My husband is a 31-year career firefighter and paramedic with the City of Bellevue, so I know the fire service and emergency medical field well from the perspective of a seasoned responder and union leader.
My community activities and services on Vashon are extensive: Director of Camp Sealth for 15 years; initiated new programs and environmental education there. Member and past president of Vashon Rotary, treasurer of Vashon Rotary Foundation, 10 years with VashonBePrepared (board of directors and volunteer coordinator for Emergency Operations Center), current manager of Vashon CERT—Community Emergency Response Team.

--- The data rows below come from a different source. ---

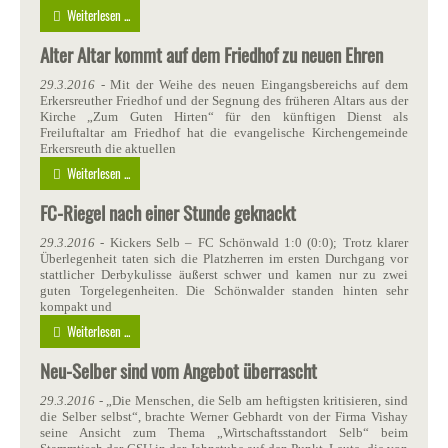
Weiterlesen ...
Alter Altar kommt auf dem Friedhof zu neuen Ehren
29.3.2016
- Mit der Weihe des neuen Eingangsbereichs auf dem
Erkersreuther Friedhof und der Segnung des früheren Altars aus der
Kirche „Zum Guten Hirten“ für den künftigen Dienst als
Freiluftaltar am Friedhof hat die evangelische Kirchengemeinde
Erkersreuth die aktuellen
Weiterlesen ...
FC-Riegel nach einer Stunde geknackt
29.3.2016
- Kickers Selb – FC Schönwald 1:0 (0:0); Trotz klarer
Überlegenheit taten sich die Platzherren im ersten Durchgang vor
stattlicher Derbykulisse äußerst schwer und kamen nur zu zwei
guten Torgelegenheiten. Die Schönwalder standen hinten sehr
kompakt und
Weiterlesen ...
Neu-Selber sind vom Angebot überrascht
29.3.2016
- „Die Menschen, die Selb am heftigsten kritisieren, sind
die Selber selbst“, brachte Werner Gebhardt von der Firma Vishay
seine Ansicht zum Thema „Wirtschaftsstandort Selb“ beim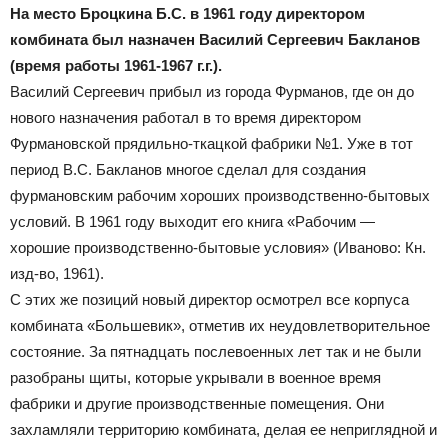
На место Броцкина Б.С. в 1961 году директором
комбината был назначен Василий Сергеевич Бакланов
Официальный
(время работы 1961-1967 г.г.).
Василий Сергеевич прибыл из города Фурманов, где он до
нового назначения работал в то время директором
сайт
Фурмановской прядильно-ткацкой фабрики №1. Уже в тот
период В.С. Бакланов многое сделал для создания
фурмановским рабочим хороших производственно-бытовых
условий. В 1961 году выходит его книга «Рабочим —
газеты
хорошие производственно-бытовые условия» (Иваново: Кн.
изд-во, 1961).
С этих же позиций новый директор осмотрел все корпуса
комбината «Большевик», отметив их неудовлетворительное
состояние. За пятнадцать послевоенных лет так и не были
разобраны щиты, которые укрывали в военное время
фабрики и другие производственные помещения. Они
захламляли территорию комбината, делая ее неприглядной и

Priorities: Many aspects of leadership of the fire district have been neglected in the past several years. The strategic planning process was abandoned when it was needed most (at a time of chief transitions). The current year budget is using up over half the district’s reserves; this was an unfathomable move by the district that must be corrected immediately. Six pieces of real estate are several more than our district will ever need, and old vehicles should be sold.
All have inherent costs of ownership that are wasting resources. The commissioners must address these issues – all of them.
Best value/accountability: Chief Krim-mert has already proposed that the levy increase will allow the district to increase firefighter staffing and their ability to respond to simultaneous emergencies. He has also outlined that the increase will allow the district to begin replacing old vehicles. The commissioners now must go to work to assure that overhead, property ownership costs and administrative costs are streamlined so that the focus can be on public safety and fire/medical responses. This will involve taking a fresh look at property, administrative systems, insurance, the works … so that the direct services provided to citizens are getting the overwhelming majority of the funding.
The fire district must also level with its citizens that the four non-staffed fire stations scattered around Vashon and Maury no longer have a group of volunteers that work from those locations; that model has gradually gone away over the past decade or two. Whether failing to point this out was oversight or neglect no longer matters; the district needs to be straight with the citizens of Vashon.